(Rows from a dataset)
-- begin --

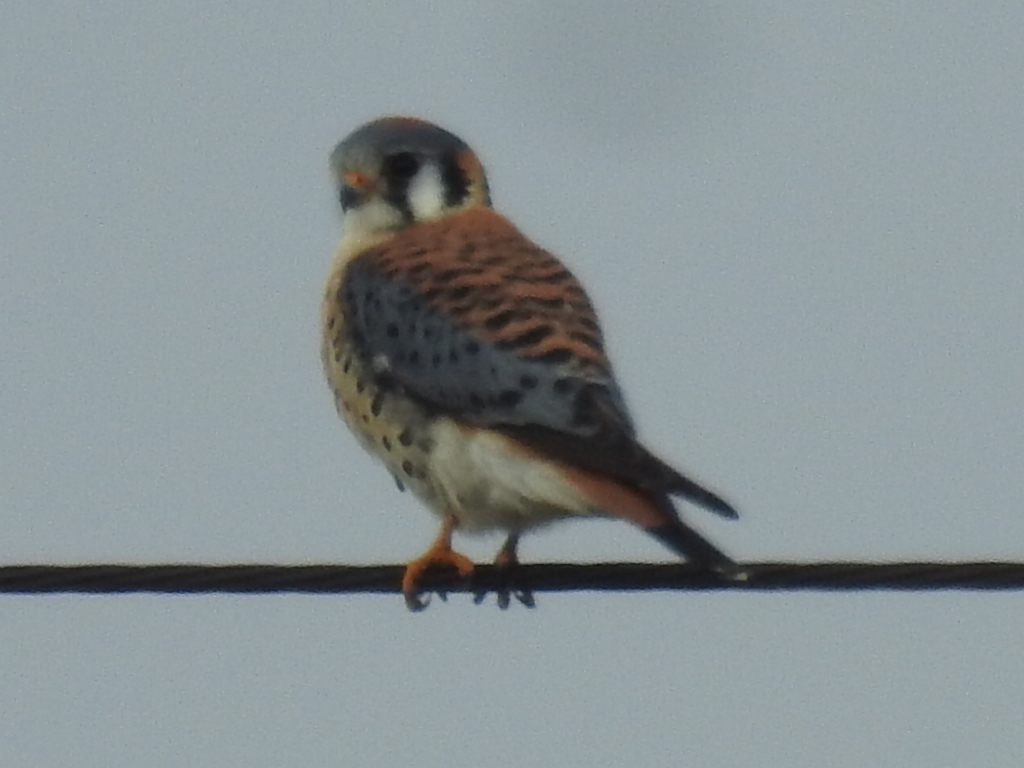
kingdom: Animalia
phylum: Chordata
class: Aves
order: Falconiformes
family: Falconidae
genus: Falco
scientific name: Falco sparverius
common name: American kestrel
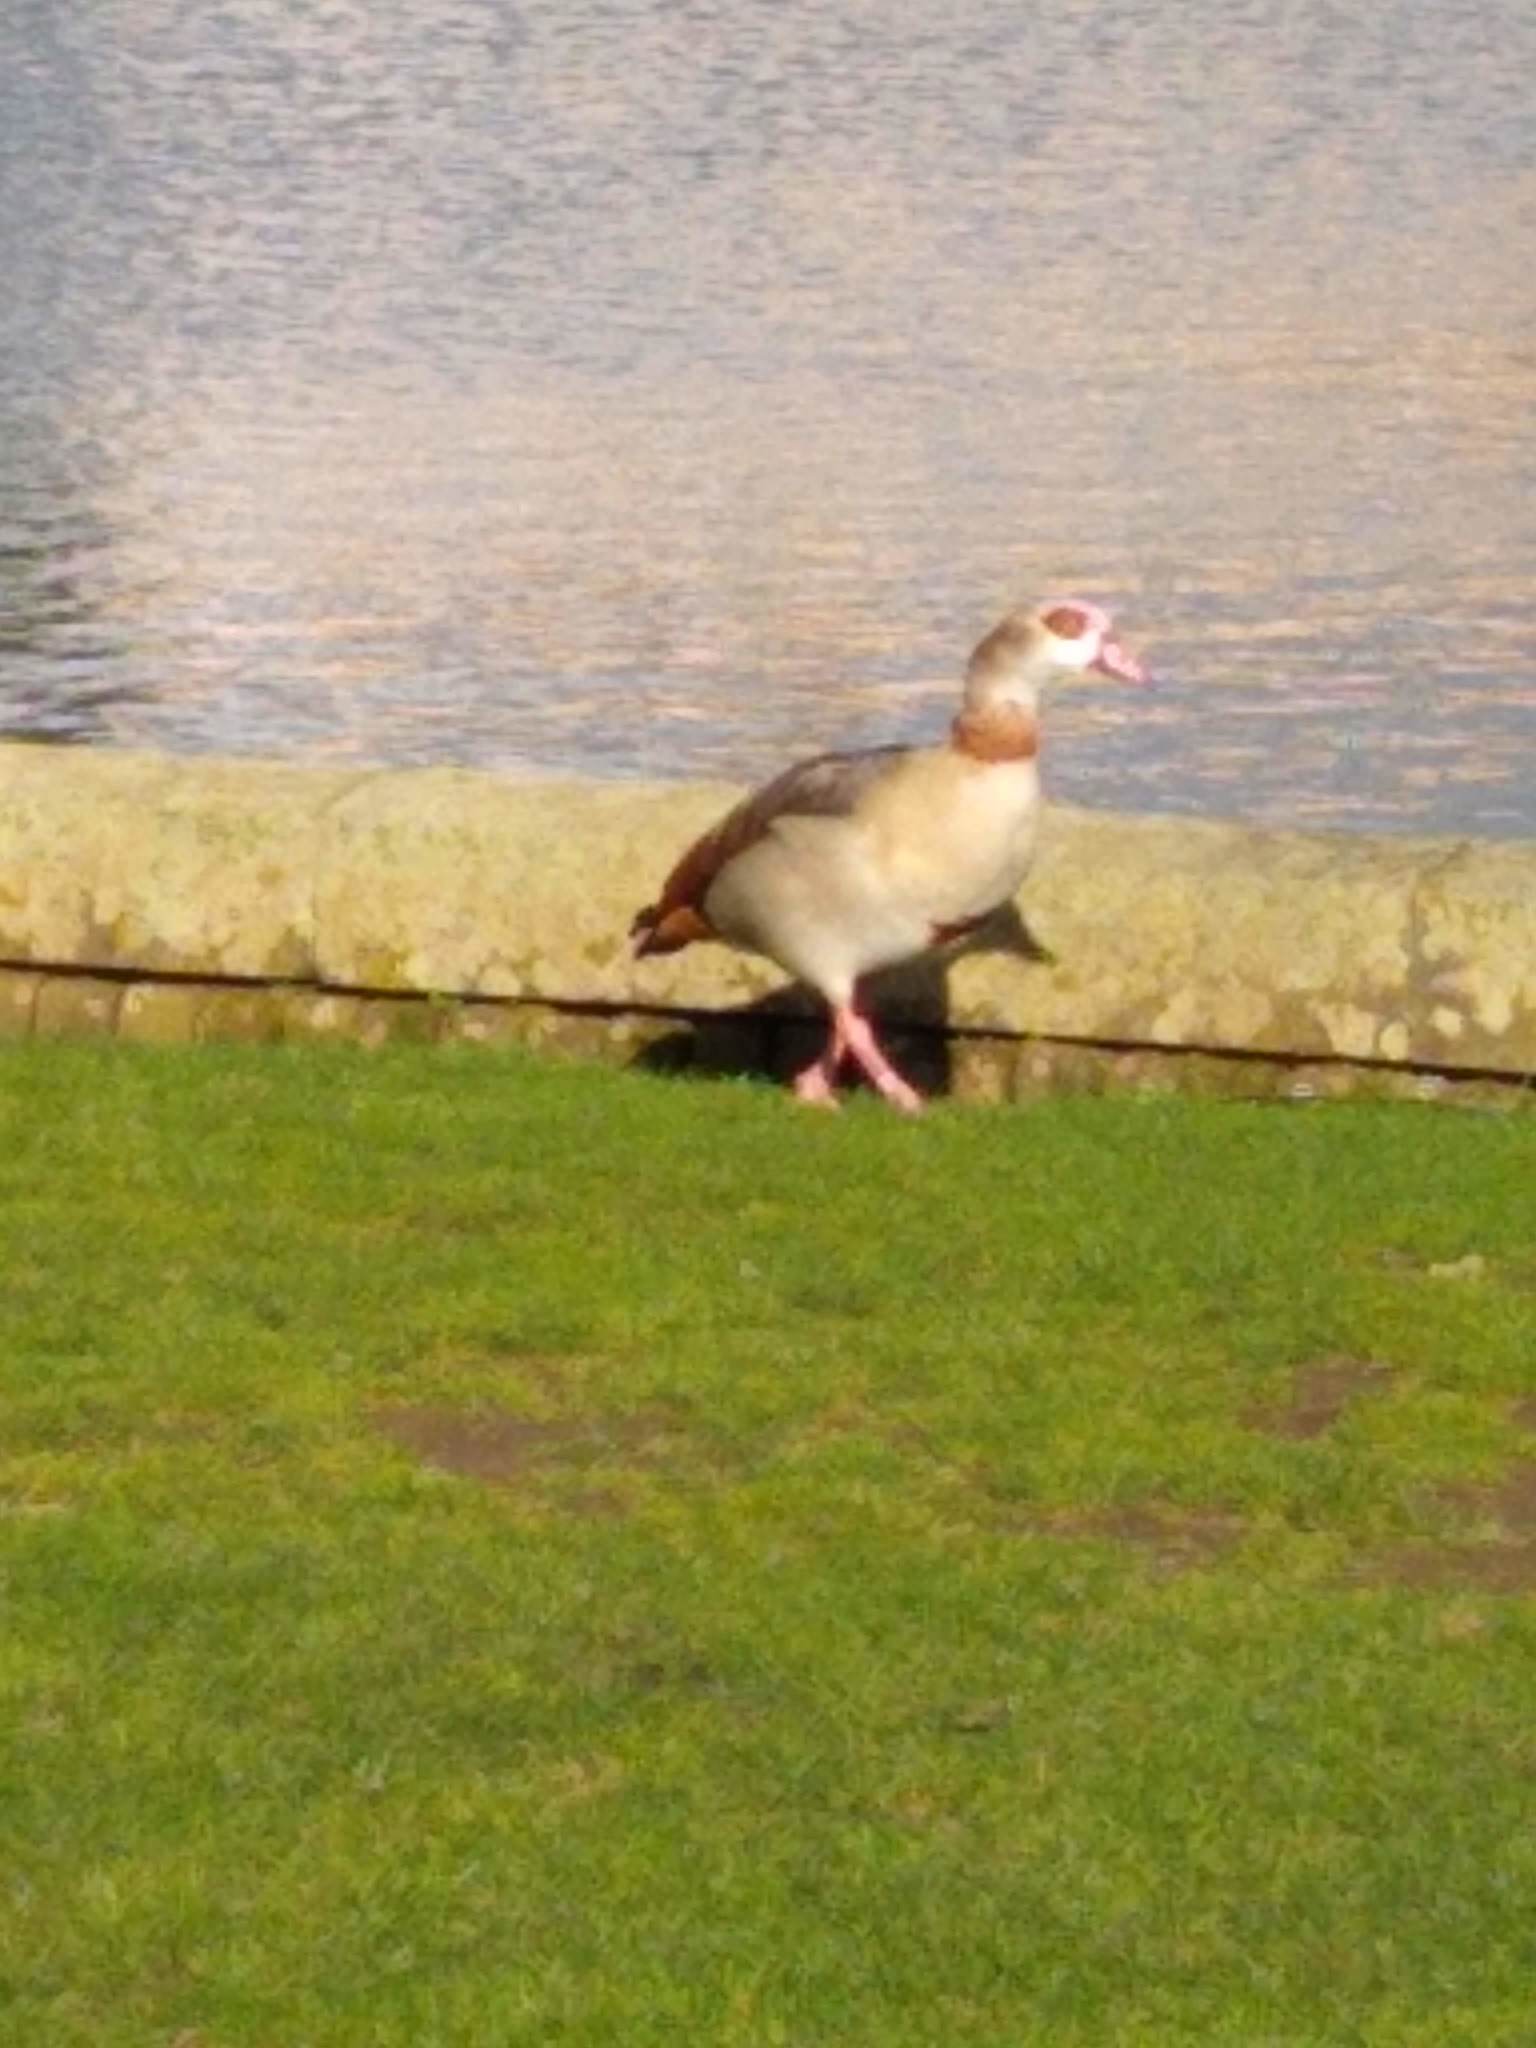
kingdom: Animalia
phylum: Chordata
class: Aves
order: Anseriformes
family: Anatidae
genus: Alopochen
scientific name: Alopochen aegyptiaca
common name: Egyptian goose
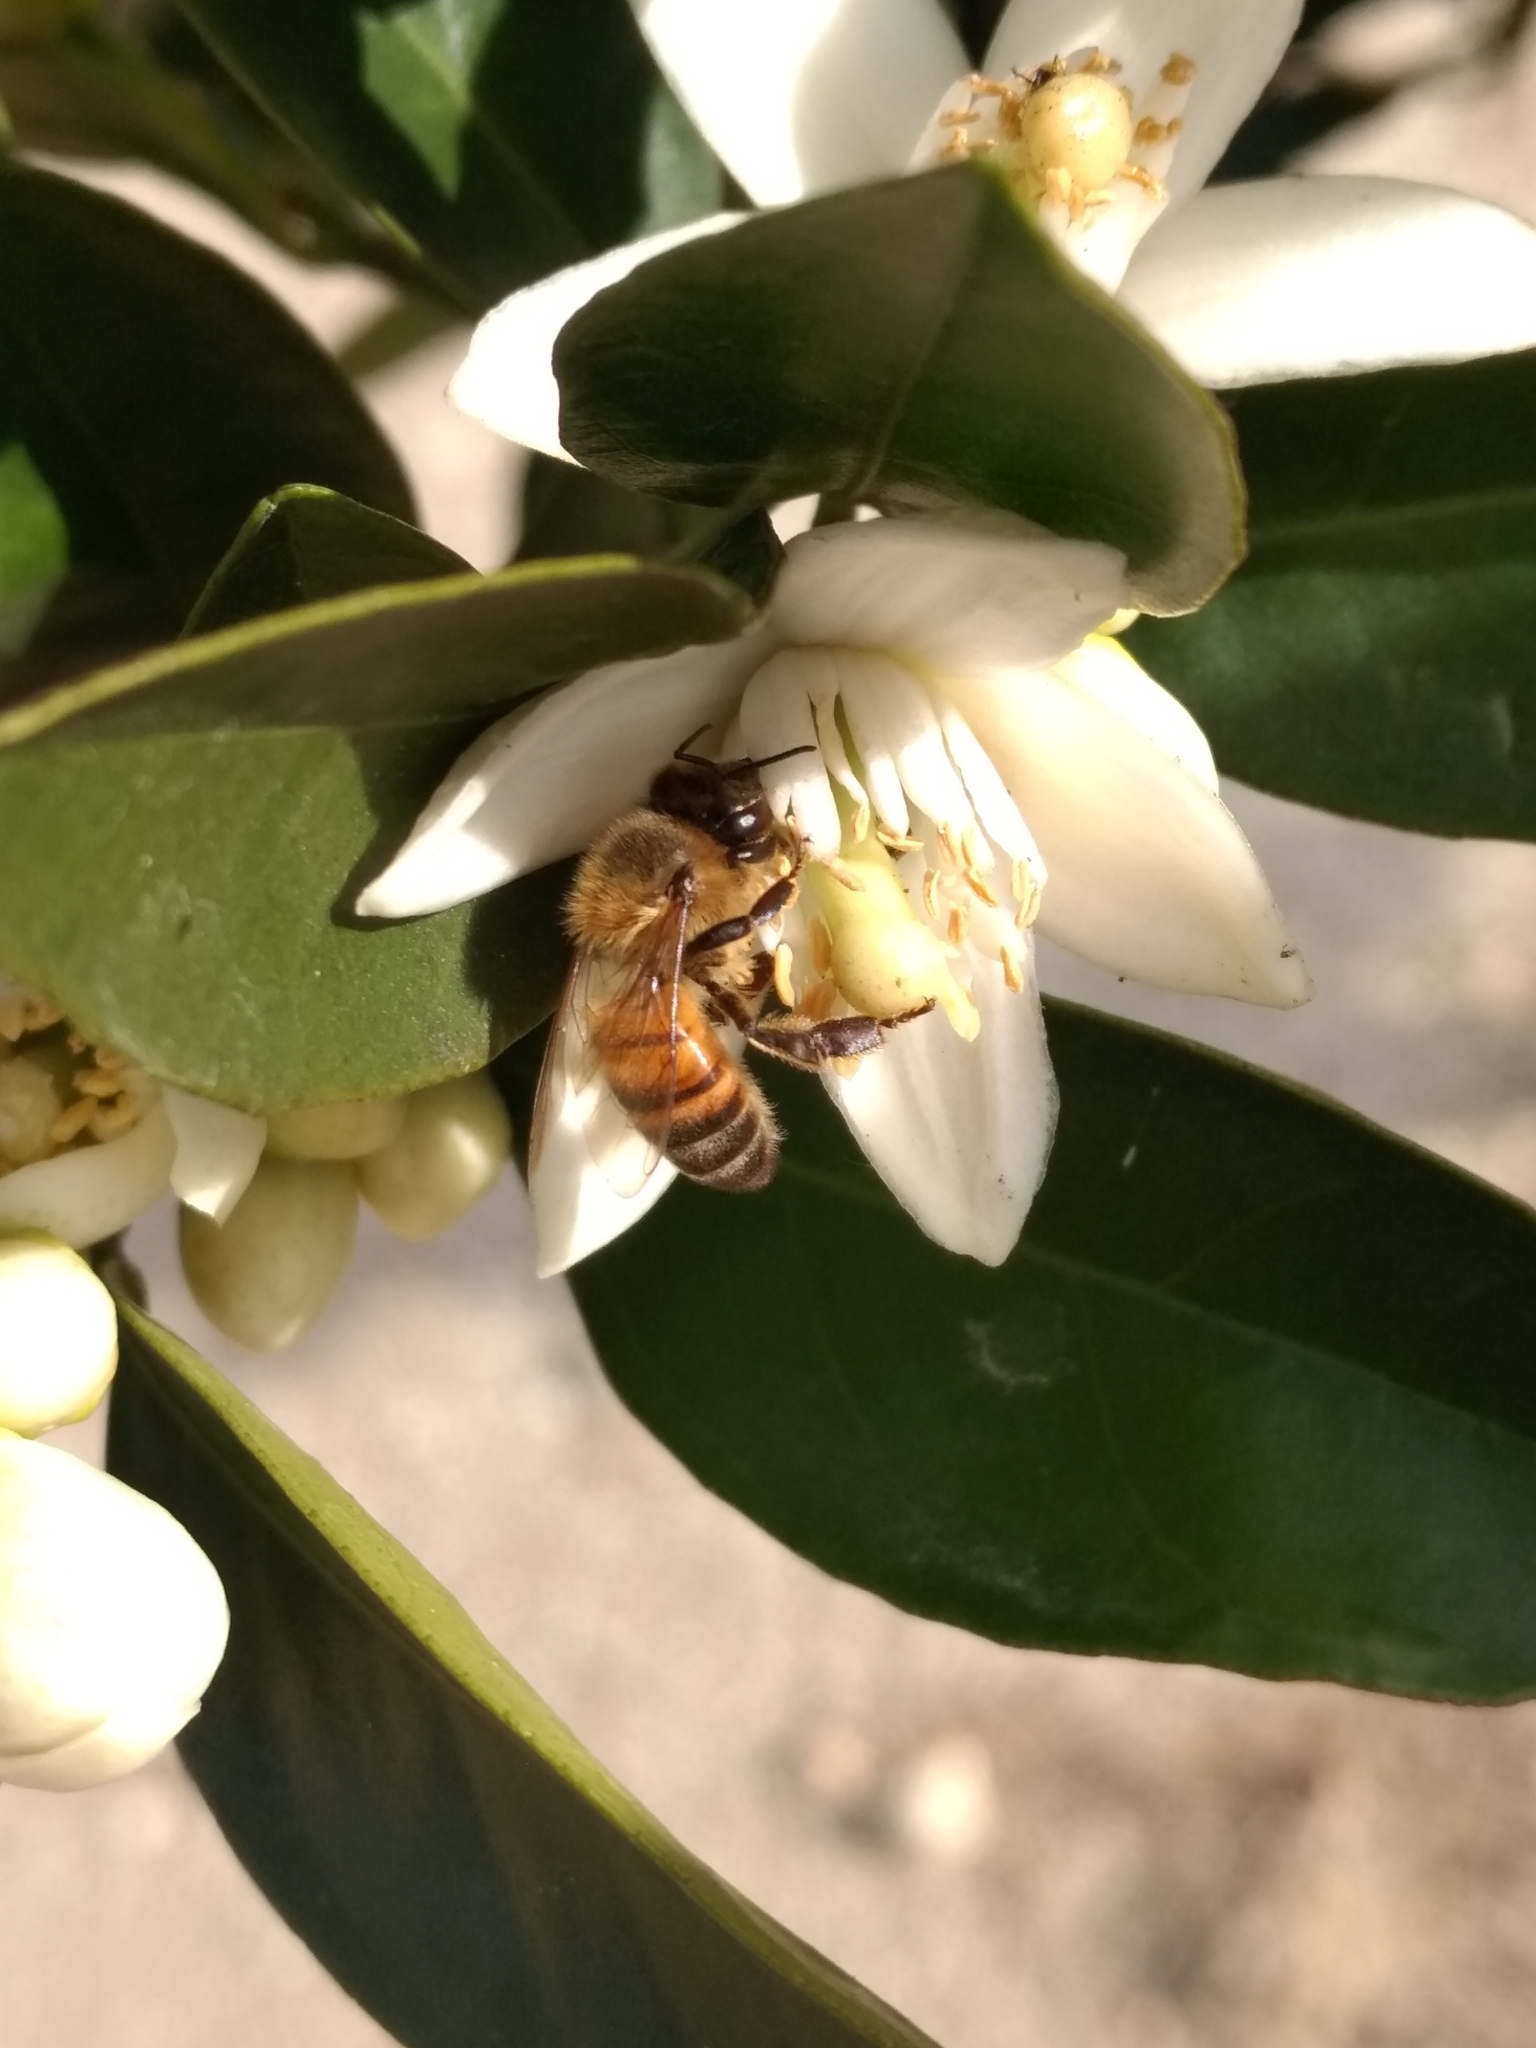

-- end --

### What this task involves
Turn every line in the rows above into a single numbered list, with no blank lines. Leave out the pictures.

### Correct response
1. kingdom: Animalia
2. phylum: Chordata
3. class: Aves
4. order: Falconiformes
5. family: Falconidae
6. genus: Falco
7. scientific name: Falco sparverius
8. common name: American kestrel
9. kingdom: Animalia
10. phylum: Chordata
11. class: Aves
12. order: Anseriformes
13. family: Anatidae
14. genus: Alopochen
15. scientific name: Alopochen aegyptiaca
16. common name: Egyptian goose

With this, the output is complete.